The last few of my posts haven’t been typical. I’ve been going through a lot mentally. I’ve been thinking too much about life-been questioning the usual themes. Even with strong will and convictions embraced, and all that we hold firm to, people can still get caught up in life. Wondering too much is distracting. Distraction makes way for better chances of getting off track, I suppose.

We are all where we are supposed to be right now in this very moment. That was incredibly difficult for me to grasp all my life up until now. Even now, I am still “grasping,” with slippery fingers. Second, I believe it to be true that we were all born fully equipped with everything we would ever need to carry out our life’s mission. I wish I had heard that ten years ago, but everything happens for a reason.  The ups and downs of life actually shape who we become. One life event is prepping us for the next one and so on.The hard work is prepping us to enjoy the victory and how marvelous it really is.

My mother is such an amazing woman, the sweetest soul with the biggest heart. She’s as delicate as a flower.

She loves her family and everyone with all she has.

Things had finally begun to settle down in my life after losing dad in early June. Last night around 9 p.m. I got a phone call from my mom telling me that she was on her way to the ER with her sister who insisted she go because my mother all of a sudden had this strange pain in her left eye. Mom was home alone and I guess her sister called and then they went from there. So after waiting around for a couple hours, my mother called me back. She said that the doctor there had labs drawn which turned out okay, but nothing seemed to really be serious, yet ordered mom to go see an actual optometrist this morning at 8 a.m.

This afternoon mom phoned to tell me that at her eye appointment she found out that she had had a light stroke in her left eye. More labs were drawn, and an ultrasound was scheduled to check for blockages in her neck. All of this just blew me away. How did we get from an annoying eye pain while watching TV to this???

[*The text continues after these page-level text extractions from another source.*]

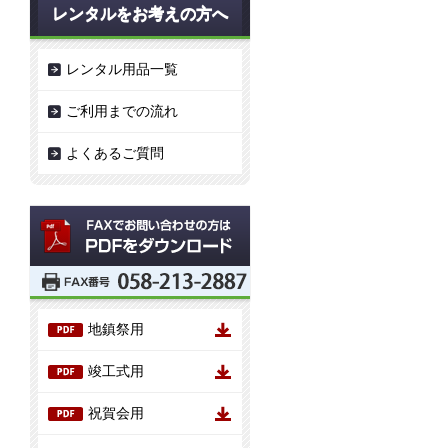
レンタルをお考えの方へ
レンタル用品一覧
ご利用までの流れ
よくあるご質問
FAXでのお問い合わせ
地鎮祭用
竣工式用
祝賀会用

Anyway…this evening I found out from my sister that my mother can’t really see out of her left eye right now, which she did not tell me earlier. Mom shelters me from it all because I am her baby, and she knows how very sensitive I am and just how emotional I get whenever we discussed her sickness or any kind in the past. She is my everything in the human form. My mom is my best friend. Yes, I cried a few tears, but for the most part I’m just numb.

My sister and I are headed 3 hours south east to snatch mom up with her things, and my old dog Little, and head back up here to central KY. We are going to have her PCP in my old hometown refer her to a very nice facility here in the city where she will be very well taken care of. My aunt is with her tonight.

This brings me to my prayer request.

Please, people of faith, I ask you to pray for my momma as she is dealing with all of this stuff out of the blue. My prayer is that her vision be restored and fixed, the right and the best medications will be prescribed if needed, God will protect the rest of her body from anything else, and that  the entire medical team simply be instruments of God-Let Him work through their hands and eyes.

Finally, My Praise report!

I Praise God Almighty that when my mother was home alone and this stroke happened that He was there and it did not spread to any other area of her body. God has blessed her health many times, and mine as well. Blessed be His Holy Name!

Thank you for reading and for all prayers. God bless everyone tonight. Remember that things can change in the blink of an eye on this earth, so be sure and end each day on a great note, never let the sun go down on your wrath, and always part ways in peace. We never know when ours or anyone’s days are up.